И это еще более раздражало и угнетало Карташева. Но когда однажды Машка отказалась и таким шагом идти, когда она беспомощно остановилась и, несмотря на всякие понукания, не хотела идти дальше, Карташев, которого во всех местах ждали, как манну с неба, пришел в такое отчаяние от своей собственной несостоятельности, от несостоятельности Машки, что расплакался.
В таком положении и застал Карташева Сикорский, несшийся на своей жениховской тройке.
Карташев торопливо уничтожил следы слез, а Сикорский сделал вид, что их не заметил.
- Ну, сегодня я за вас распоряжусь, а вы поезжайте домой и сейчас же купите вторую лошадь. Необходимо ездить на сменных лошадях.
- Она и домой не пойдет.
- Дайте овса ей.
- Нет у меня овса.
- Ну, так чего же вы хотите? Человек восемнадцать часов ездит и не кормит лошадь. Обязательно надо брать торбу с овсом. Доехали до конца дистанции, надели на нее торбу, сами закусили и поехали назад. А теперь что же делать? Выпрягите ее и пустите попастись по этой траве.

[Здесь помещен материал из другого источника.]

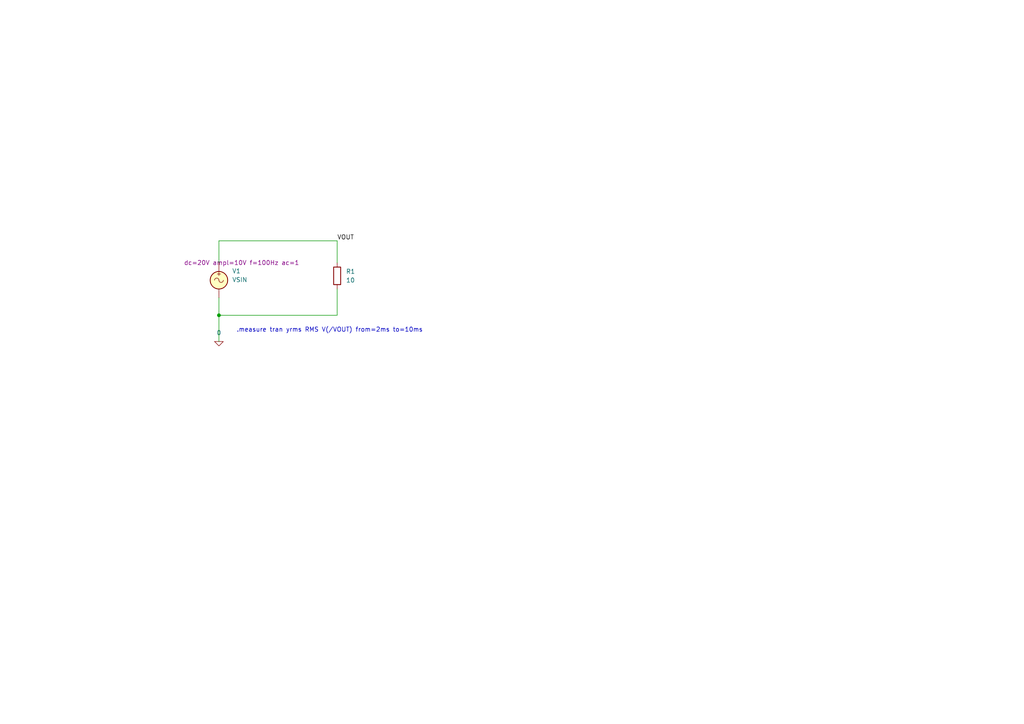
<source format=kicad_sch>
(kicad_sch (version 20230121) (generator eeschema)

  (uuid 65d271aa-d5c2-4748-bdd8-1c22c5e61d27)

  (paper "A4")

  

  (junction (at 63.5 91.44) (diameter 0) (color 0 0 0 0)
    (uuid 62350e79-cda1-442d-8eb1-027cf10dedfe)
  )

  (wire (pts (xy 63.5 69.85) (xy 97.79 69.85))
    (stroke (width 0) (type default))
    (uuid 080f80c1-db66-4ab0-83ed-68a37437459a)
  )
  (wire (pts (xy 63.5 91.44) (xy 63.5 99.06))
    (stroke (width 0) (type default))
    (uuid 0f761059-9a12-4090-94da-a3f47d0dd512)
  )
  (wire (pts (xy 63.5 76.2) (xy 63.5 69.85))
    (stroke (width 0) (type default))
    (uuid 3d77b54e-c1b2-4a08-ae82-6752736b8b8e)
  )
  (wire (pts (xy 97.79 69.85) (xy 97.79 76.2))
    (stroke (width 0) (type default))
    (uuid 78d4b2c1-de45-4571-8dfd-0cfc2464eef2)
  )
  (wire (pts (xy 97.79 91.44) (xy 63.5 91.44))
    (stroke (width 0) (type default))
    (uuid 97cdc2de-cca3-4b3f-b3a1-4b96628d0a8d)
  )
  (wire (pts (xy 63.5 86.36) (xy 63.5 91.44))
    (stroke (width 0) (type default))
    (uuid d4e51144-e41f-4e58-ba75-77709e455b4e)
  )
  (wire (pts (xy 97.79 83.82) (xy 97.79 91.44))
    (stroke (width 0) (type default))
    (uuid f83c1cc5-a17f-4845-b479-2aa34f83772d)
  )

  (text ".measure tran yrms RMS V(/VOUT) from=2ms to=10ms" (at 68.58 96.52 0)
    (effects (font (size 1.27 1.27)) (justify left bottom))
    (uuid de5cb6e2-6e7a-497a-9d2e-f804e813bb19)
  )

  (label "VOUT" (at 97.79 69.85 0) (fields_autoplaced)
    (effects (font (size 1.27 1.27)) (justify left bottom))
    (uuid cf5a9c35-2d08-4b36-94d1-82dda4740018)
  )

  (symbol (lib_id "Device:R") (at 97.79 80.01 0) (unit 1)
    (in_bom yes) (on_board yes) (dnp no) (fields_autoplaced)
    (uuid 461b2e31-3e97-4298-9e00-0c7279a11ec3)
    (property "Reference" "R1" (at 100.33 78.74 0)
      (effects (font (size 1.27 1.27)) (justify left))
    )
    (property "Value" "10" (at 100.33 81.28 0)
      (effects (font (size 1.27 1.27)) (justify left))
    )
    (property "Footprint" "" (at 96.012 80.01 90)
      (effects (font (size 1.27 1.27)) hide)
    )
    (property "Datasheet" "~" (at 97.79 80.01 0)
      (effects (font (size 1.27 1.27)) hide)
    )
    (pin "1" (uuid 4070e919-c493-4916-8065-39a85de6ec78))
    (pin "2" (uuid 39d1d8cf-bf97-4fc7-9560-4983ff2e6d6c))
    (instances
      (project "04_sinusoidal_ckt"
        (path "/65d271aa-d5c2-4748-bdd8-1c22c5e61d27"
          (reference "R1") (unit 1)
        )
      )
    )
  )

  (symbol (lib_id "Simulation_SPICE:0") (at 63.5 99.06 0) (unit 1)
    (in_bom yes) (on_board yes) (dnp no) (fields_autoplaced)
    (uuid 5de53038-ceef-4228-954e-76222bfb7820)
    (property "Reference" "#GND01" (at 63.5 101.6 0)
      (effects (font (size 1.27 1.27)) hide)
    )
    (property "Value" "0" (at 63.5 96.52 0)
      (effects (font (size 1.27 1.27)))
    )
    (property "Footprint" "" (at 63.5 99.06 0)
      (effects (font (size 1.27 1.27)) hide)
    )
    (property "Datasheet" "~" (at 63.5 99.06 0)
      (effects (font (size 1.27 1.27)) hide)
    )
    (pin "1" (uuid 2634e693-0c2b-46ce-8261-7d035c75eedb))
    (instances
      (project "04_sinusoidal_ckt"
        (path "/65d271aa-d5c2-4748-bdd8-1c22c5e61d27"
          (reference "#GND01") (unit 1)
        )
      )
    )
  )

  (symbol (lib_id "Simulation_SPICE:VSIN") (at 63.5 81.28 0) (unit 1)
    (in_bom yes) (on_board yes) (dnp no)
    (uuid 9f0fde2c-42cb-4672-9034-4a32778e283b)
    (property "Reference" "V1" (at 67.31 78.6102 0)
      (effects (font (size 1.27 1.27)) (justify left))
    )
    (property "Value" "VSIN" (at 67.31 81.1502 0)
      (effects (font (size 1.27 1.27)) (justify left))
    )
    (property "Footprint" "" (at 63.5 81.28 0)
      (effects (font (size 1.27 1.27)) hide)
    )
    (property "Datasheet" "~" (at 63.5 81.28 0)
      (effects (font (size 1.27 1.27)) hide)
    )
    (property "Sim.Pins" "1=+ 2=-" (at 63.5 81.28 0)
      (effects (font (size 1.27 1.27)) hide)
    )
    (property "Sim.Params" "dc=20V ampl=10V f=100Hz ac=1" (at 53.34 76.2 0)
      (effects (font (size 1.27 1.27)) (justify left))
    )
    (property "Sim.Type" "SIN" (at 63.5 81.28 0)
      (effects (font (size 1.27 1.27)) hide)
    )
    (property "Sim.Device" "V" (at 63.5 81.28 0)
      (effects (font (size 1.27 1.27)) (justify left) hide)
    )
    (pin "1" (uuid ef13482b-fc3c-4edd-aa8d-71120e385d8d))
    (pin "2" (uuid 334ca183-08d9-4a89-b430-e50d1d1ad1f6))
    (instances
      (project "04_sinusoidal_ckt"
        (path "/65d271aa-d5c2-4748-bdd8-1c22c5e61d27"
          (reference "V1") (unit 1)
        )
      )
    )
  )

  (sheet_instances
    (path "/" (page "1"))
  )
)

</source>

Сикорский уехал, а Карташев выпряг Машку, пустил ее на траву, а сам, сидя на тележке, ел свой хлеб с колбасой и грустно-бессильно смотрел туда вдаль, где кипела работа, где ждали его, в то время как он должен был пасти свою лошадь.
В этот день Карташев возвратился домой в неурочное время, когда солнце было еще высоко в небе.
Продажная лошадь оказалась у хозяина, в избе которого жил Карташев.
Выйдя из своей телеграфной конторы, - она же и спальня, - телеграфистка тоже, присев на завалинке, смотрела, как Карташев пробовал лошадь, и с своей стороны сделала несколько замечаний, обнаружив некоторые познания по этой части.
Между нею и Карташевым завязался разговор, и оказалось, что она дочь мелкого херсонского помещика.
Карташев, чувствовавший себя в общем не лучше Машки, хотел было воспользоваться отдыхом и лечь спать, но начавшееся знакомство отвлекло его, и, сидя устало на завалинке, он дотянул до вечера в разговорах с телеграфисткой.
Она была некрасива, почти необразованна, но было в ней что-то симпатичное, беззащитное и, наконец, молодое - в улыбке, взгляде, в бессознательных движениях. Было интересно будить это молодое.